• Exercises:
1. Decide whether each statement below agrees with the coffee article. For each one, answer yes or no and quote the words from the article that decide it.
(a) More than half of Americans drink coffee every day.
(b) Black coffee is high in calories.
(c) A nonfat latte or cappuccino usually contains between 50 and 150 calories.
2. Using the coffee article, explain in one to three sentences why a nonfat latte or cappuccino is a pretty safe bet at most coffee shops.
3. Reproduce the part of the coffee article that opens with the words containing "Good or Bad" and closes with "and 150 calories.".

• Passage for review:
----
June 13, 2012:
Joy Bauer Takes a Coffee Break
Your day probably starts with
coffee. I know mine does! It’s the world’s most popular beverage besides water.
More than 50 percent of Americans drink it every day. That’s more than 330
million cups a day…and counting!
Coffee contains caffeine, a
fast-acting drug that’s absorbed within minutes. Coffee lovers rely on caffeine
to get them going in the morning, but is it safe? Let’s find out once and for
all whether coffee is a health drink or health hazard.
Good or Bad For You?
From a diet standpoint, coffee drinks can either
be harmless or horrific. It’s all
about the choices you make. Black coffee
has negligible calories, but as soon as you start adding cream, sugar and flavoring, it’s
a slippery slope. If you go for the “all-out” versions of specialty coffee
drinks, you’re looking at hundreds of calories and over 20 teaspoons of sugar. In
fact, you should consider frappes and other café concoctions a dessert, just
like a milkshake (the whipped cream is a dead giveaway!). A nonfat latte or
cappuccino at most coffee shops is a pretty safe bet — it’s a simple
blend of coffee or espresso and nonfat milk — and they usually
contain between 50 and 150 calories.
Light, delicious, and diet-friendly.
As far as other health concerns,
coffee lovers rejoice! We all know it helps you stay alert and focused, but
caffeinated coffee has also been shown to reduce the risk of developing
Parkinson’s disease, liver cancer, type 2 diabetes, gout, gallstones, and possibly
even depression. And having a mugful within an hour of your workout has been
shown to boost exercise endurance and performance.
----
• Information supplied:
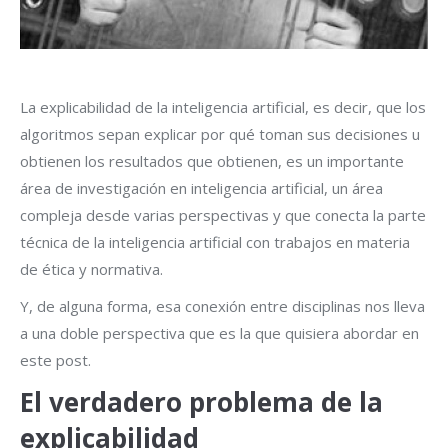
La explicabilidad de la inteligencia artificial, es decir, que los
algoritmos sepan explicar por qué toman sus decisiones u
obtienen los resultados que obtienen, es un importante
área de investigación en inteligencia artificial, un área
compleja desde varias perspectivas y que conecta la parte
técnica de la inteligencia artificial con trabajos en materia
de ética y normativa.
Y, de alguna forma, esa conexión entre disciplinas nos lleva
a una doble perspectiva que es la que quisiera abordar en
este post.
El verdadero problema de la
explicabilidad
----
• Answers given:
1.
(a) Yes: "More than 50 percent of Americans drink it every day."
(b) No: "Black coffee has negligible calories"
(c) Yes: "they usually contain between 50 and 150 calories."

2. A nonfat latte or cappuccino is a simple blend of coffee or espresso and nonfat milk. Such drinks usually contain between 50 and 150 calories.

3.
Good or Bad For You?
From a diet standpoint, coffee drinks can either
be harmless or horrific. It’s all
about the choices you make. Black coffee
has negligible calories, but as soon as you start adding cream, sugar and flavoring, it’s
a slippery slope. If you go for the “all-out” versions of specialty coffee
drinks, you’re looking at hundreds of calories and over 20 teaspoons of sugar. In
fact, you should consider frappes and other café concoctions a dessert, just
like a milkshake (the whipped cream is a dead giveaway!). A nonfat latte or
cappuccino at most coffee shops is a pretty safe bet — it’s a simple
blend of coffee or espresso and nonfat milk — and they usually
contain between 50 and 150 calories.